Wednesday, July 29, 2009

Motivation

Okay, so it's been a couple days since I walked. I think that part of the reason I haven't walked is just to tell myself it's okay when I don't walk. I still matter and I'm not a bad person if I don't walk. I'm going to take my victories where they are though. Still haven't had a soda. I'm not craving one but it was just habit to get one and it's sometimes hard to not get one. I'm sure I would not feel well after drinking a soda so I won't do it. And I'm not getting loads of junk food to eat. That is really good. My jeans don't feel as tight. I don't know if that's just wishful thinking or if something is really happening. I know I'm feeling better physically though. My knee and low back are still acting up but I'm not gong to let that stop me from walking. I may need to get shots in my SI joints at some point. I want to get out there and walk tomorrow. I hope it's cool out in the morning for my walk. I'm having trouble sleeping through the night so it's hard for me to get up early in the morning and be awake enough to drive safely. I could walk around the neighborhood but it's not an enjoyable walk. I'd rather go up to Palmer Park. I like seeing all the dogs on the trail.

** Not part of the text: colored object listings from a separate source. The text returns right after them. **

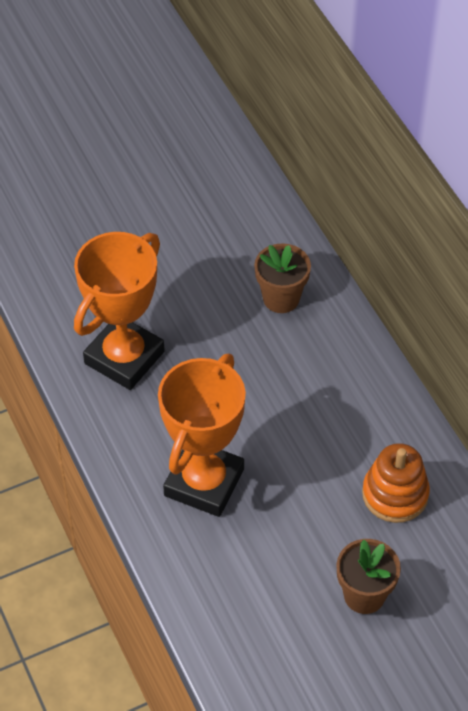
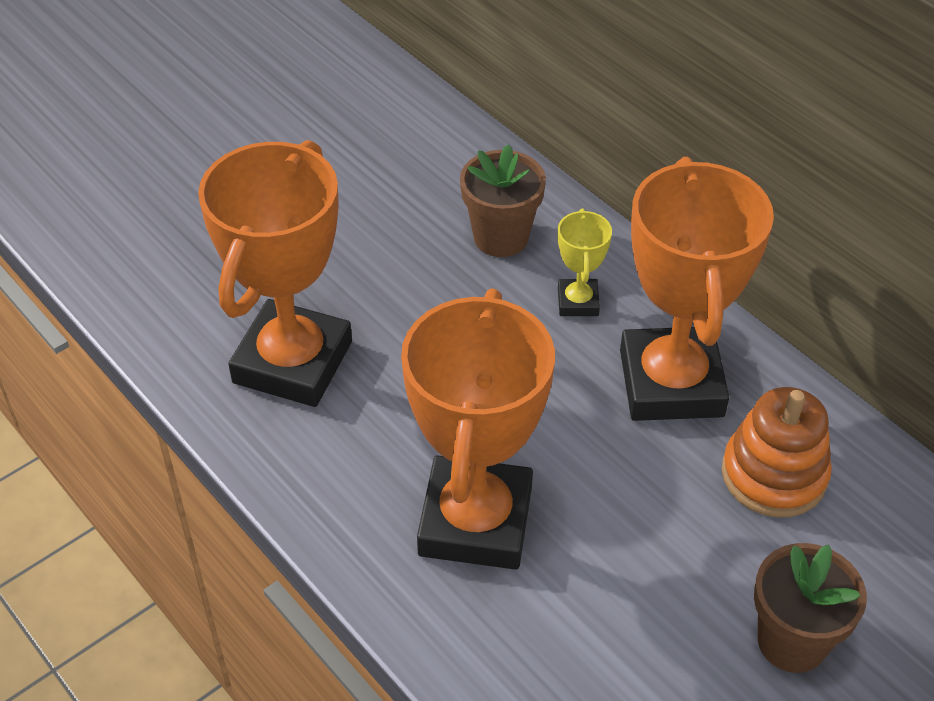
camera: 15 degrees left, 5 degrees down
none -> yellow trophy [558,209,612,316]
none -> orange trophy [620,157,774,421]

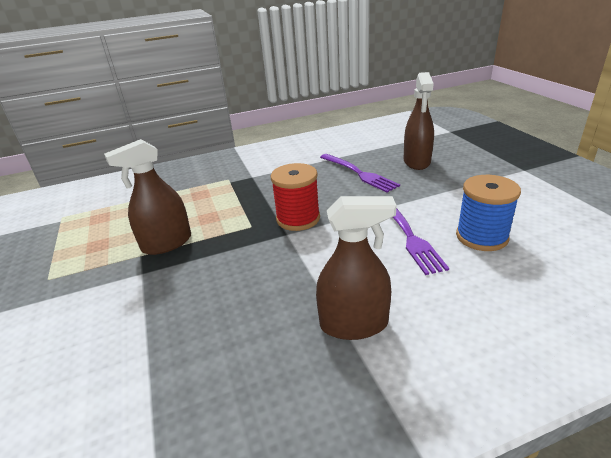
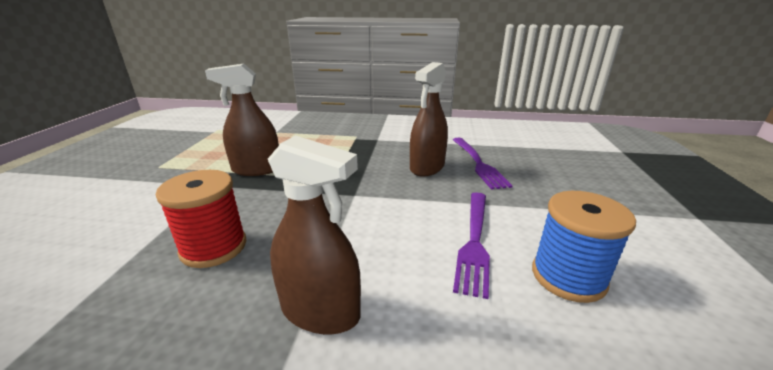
camera: 25 degrees right, 5 degrees down
red spool [271,163,320,231] -> red spool moved to [156,170,246,268]
brown spray bottle [404,72,434,170] -> brown spray bottle moved to [410,62,448,177]

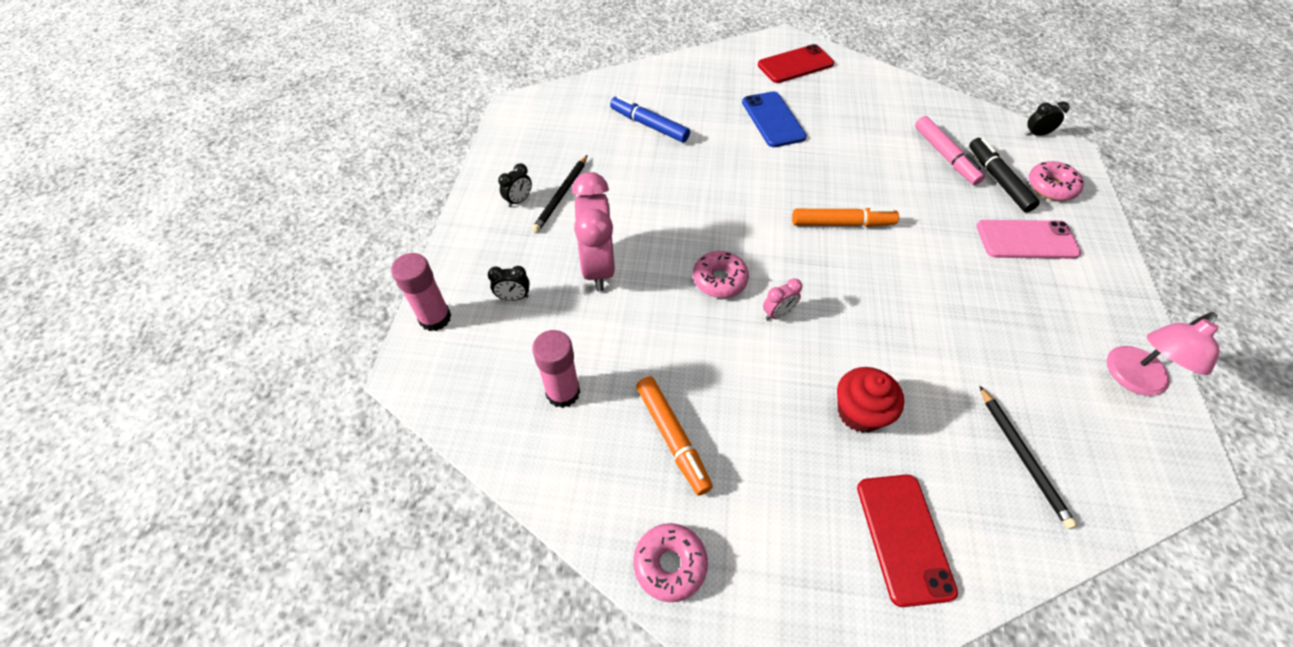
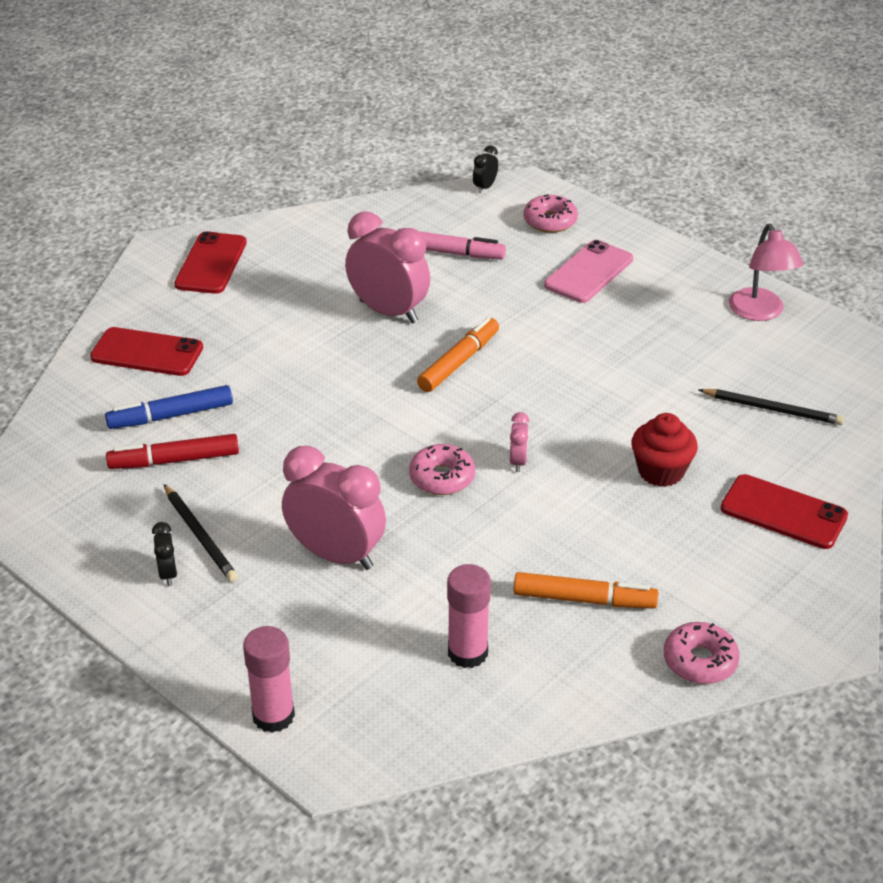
camera: 55 degrees left, 15 degrees down
black clock [488,266,530,301] -> none
blue phone [742,91,807,147] -> none
black marker [969,138,1040,212] -> none
none -> red phone [90,327,203,376]
none -> red marker [106,434,239,469]
none -> pink clock [345,211,430,323]

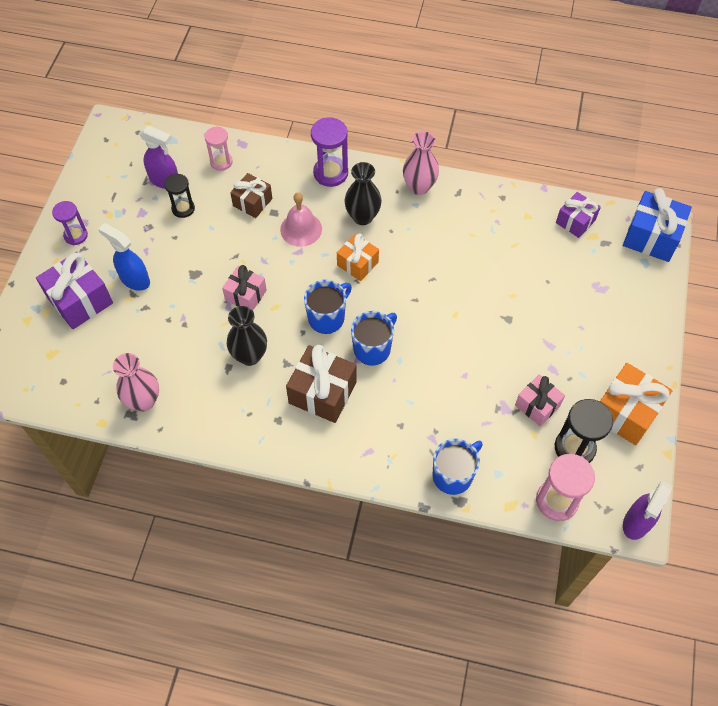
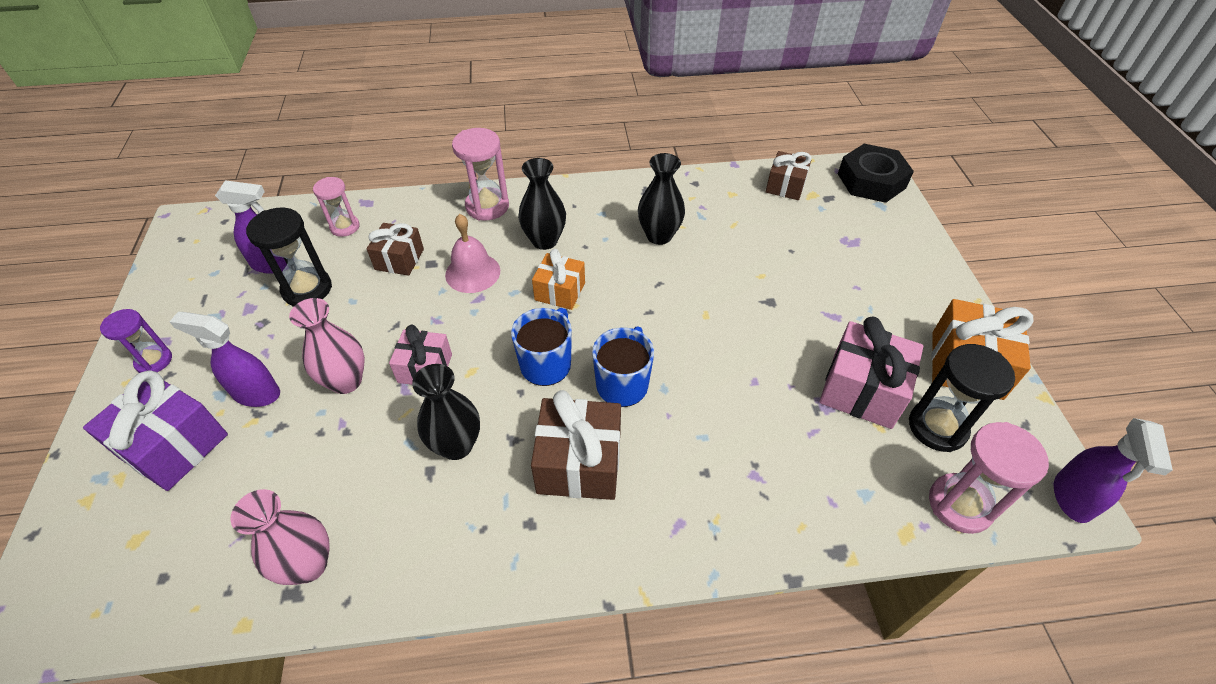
camera: 20 degrees left, 10 degrees down
blue spray bottle [98,223,150,291] -> purple spray bottle [169,312,280,407]
black hourglass [164,174,195,218] -> black hourglass [246,207,332,306], size x1.54
purple hourglass [311,118,348,187] -> pink hourglass [452,128,509,221]
pink vase [403,131,439,195] -> pink vase moved to [289,298,365,394]
blue mug [433,439,483,495] -> none
pink gift [515,374,565,426] -> pink gift [819,316,923,429], size x1.58
purple gift [556,192,601,238] -> brown gift [766,151,812,200]
blue gift [623,188,692,262] -> black nut [838,144,914,203]
none -> black vase [638,153,685,245]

I had an appointment with Marianne today. At the end of the session we talked about my true, authentic self. Walking is part of the true me. I really like walking. I want it to be an enjoyable activity not an obligation. Once it becomes an obligation, I'll stop walking. I know I will. I don't want that to happen. Those 40 minutes that I walk are a good opportunity for me to think through things. It always makes me feel better physically, mentally and spiritually to walk. I think part of it is where I walk. It's so relaxing up on the Mesa. I'm so glad that Lisa showed me where the trail is.

The only somewhat negative thing today is that my very thoughtful sister sent me a "care package" that was just snacks for me and David. They are snacks that I can only get back in New England. I'll put them in the fridge so I can just pull one out once in a while as a treat. I'm not telling myself I can't ever have a treat. That would be deprivation and basically that's just planning to fail. I'm not going to let that happen.

I should be able to get out there and walk the next four days. I hope I can stay motivated.